Même si certaines de ses toiles sont très colorées, inspirées de la nature dans laquelle il a grandi, il ne se considère pas comme un coloriste, et dit aborder la couleur de façon intuitive. Une toile, Amnesia, propose quelques taches de couleur sur fond noir et a été réalisée après un grave accident qui a fait perdre la mémoire à l’artiste pendant une semaine.

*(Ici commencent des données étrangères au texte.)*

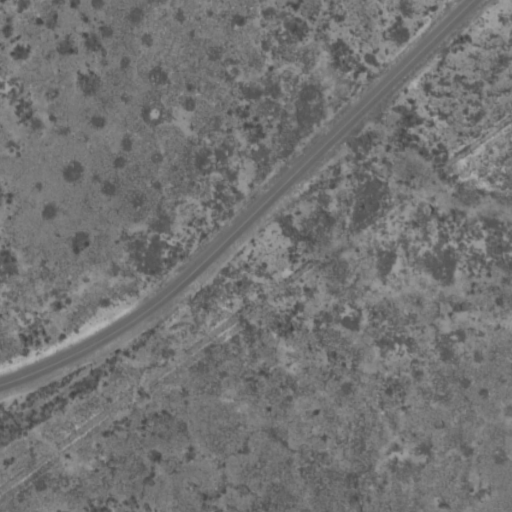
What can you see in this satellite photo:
road: (250, 215)
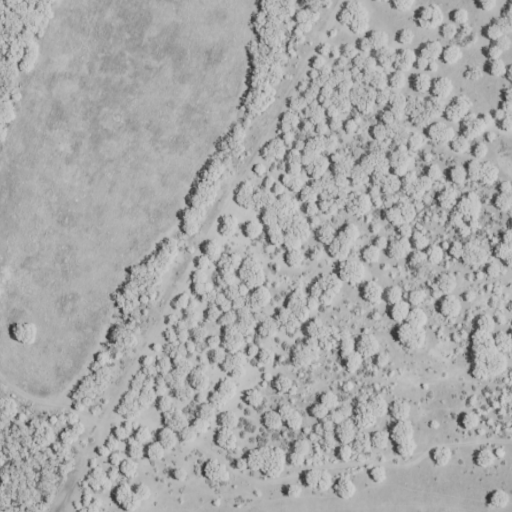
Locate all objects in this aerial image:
road: (30, 394)
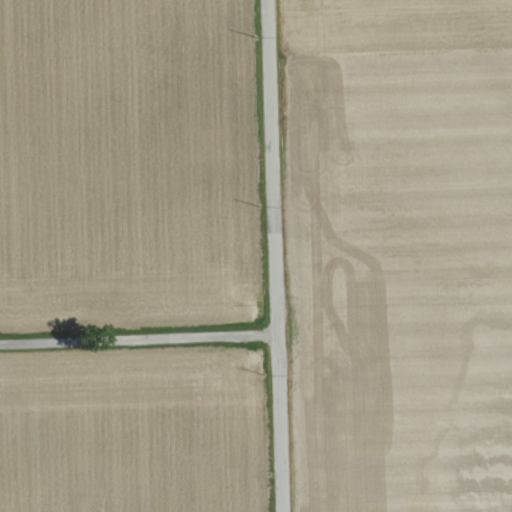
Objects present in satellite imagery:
road: (274, 255)
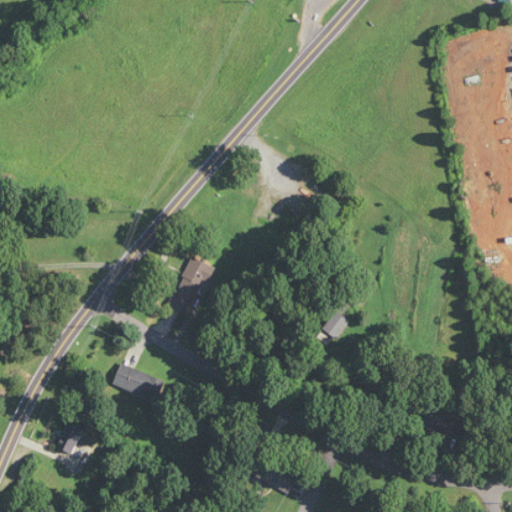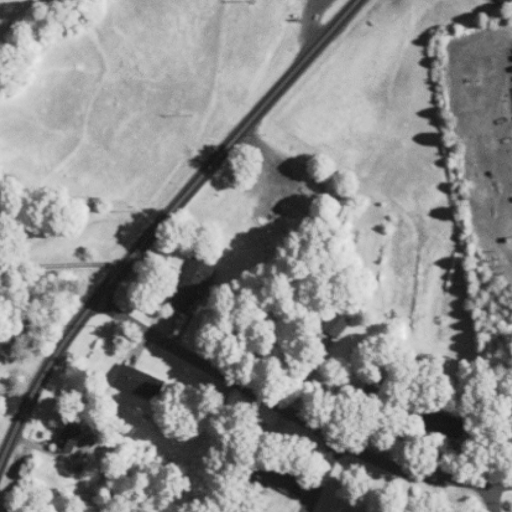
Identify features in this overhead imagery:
road: (314, 24)
road: (161, 220)
building: (193, 284)
building: (338, 324)
park: (33, 325)
building: (325, 339)
building: (143, 380)
building: (452, 425)
building: (72, 437)
road: (401, 466)
building: (284, 479)
road: (488, 500)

Inspirée d’une photo de sa grand-mère, Marie-Solange Apollon, décédée du cancer et que Manuel Mathieu était venu rejoindre à Montréal à 19 ans, Rempart la montre portant son petit-fils dans ses bras. Premier artiste canado-haïtien à intégrer la collection du Musée des beaux-arts de Montréal, Manuel Mathieu a d’ailleurs fait don de l’argent ainsi gagné pour créer le fonds Marie-Solange Apollon, en soutien aux artistes de communautés sous-représentées dans le musée.

L’exposition compte également la première installation en trois dimensions de cette jeune étoile montante de l’art contemporain. Ouroboros se présente sous la forme d’une série de toiles de coton non traité, montées à la verticale et brûlées en leur centre, formant ensemble une sorte de tunnel qui traverse la salle d’exposition. Les béances créées par le feu dans les toiles « évoquent l’absence, mais peuvent aussi faire référence à une délivrance, où l’artiste se joue du paradoxe entre apparition et disparition », lit-on sur le panneau explicatif de l’installation. Dans la mythologie, l’ouroboros est un symbole représentant un serpent qui se mord la queue, « un éternel retour, lit-on encore, qui nous place face à nos incohérences ».

Âgé de 33 ans, Manuel Mathieu connaît un automne très actif. La galerie Power Plant, de Toronto, lui consacre également une exposition solo. On y retrouvera notamment des toiles provenant de son travail sur la dictature haïtienne de François et Jean-Claude Duvalier. Une sélection d’œuvres et de dessins sera présentée à la galerie Hughes Charbonneau. Il participe aussi à l’exposition collective de la fondation PHI pour l’art,« Relations : la diaspora et la peinture », ainsi qu’à l’événement « La machine qui enseignait des airs aux oiseaux », au Musée d’art contemporain.

En attente d’une assemblée générale au MBAM

L’avenir du Musée des beaux-arts de Montréal, après la tempête qui a suivi le congédiement de son ancienne directrice générale Nathalie Bondil cet été, se jouera notamment lors de la prochaine assemblée des membres du Musée, prévue le 29 septembre prochain. Cette assemblée se tiendra exceptionnellement en ligne cette année, en raison de la pandémie de COVID-19. Les membres, inscrits en date du 27 août, seront invités à voter pour le renouvellement du mandat du président du conseil d’administration et directeur du MBAM par intérim, Michel de la Chenelière. Les mandats de Sylvie Demers et de Rémi Quirion sont également à renouveler au sein du conseil d’administration. Le poste de Joe Battat, qui a déjà annoncé publiquement son intention de démissionner, sera également à combler. Par ailleurs, le 28 août dernier, le conseil d’administration a annoncé avoir remis « en échange d’une extrême confidentialité » le rapport interne qui a mené au congédiement de Nathalie Bondil, à l’expert externe chargé par Québec de faire enquête dans ce dossier, Daniel Beaupré. Rappelons que le 5 août dernier, une centaine de membres du MBAM avaient demandé, par voie de lettre au conseil d’administration, que se tienne une assemblée spéciale pour décider du sort de ce conseil d’administration.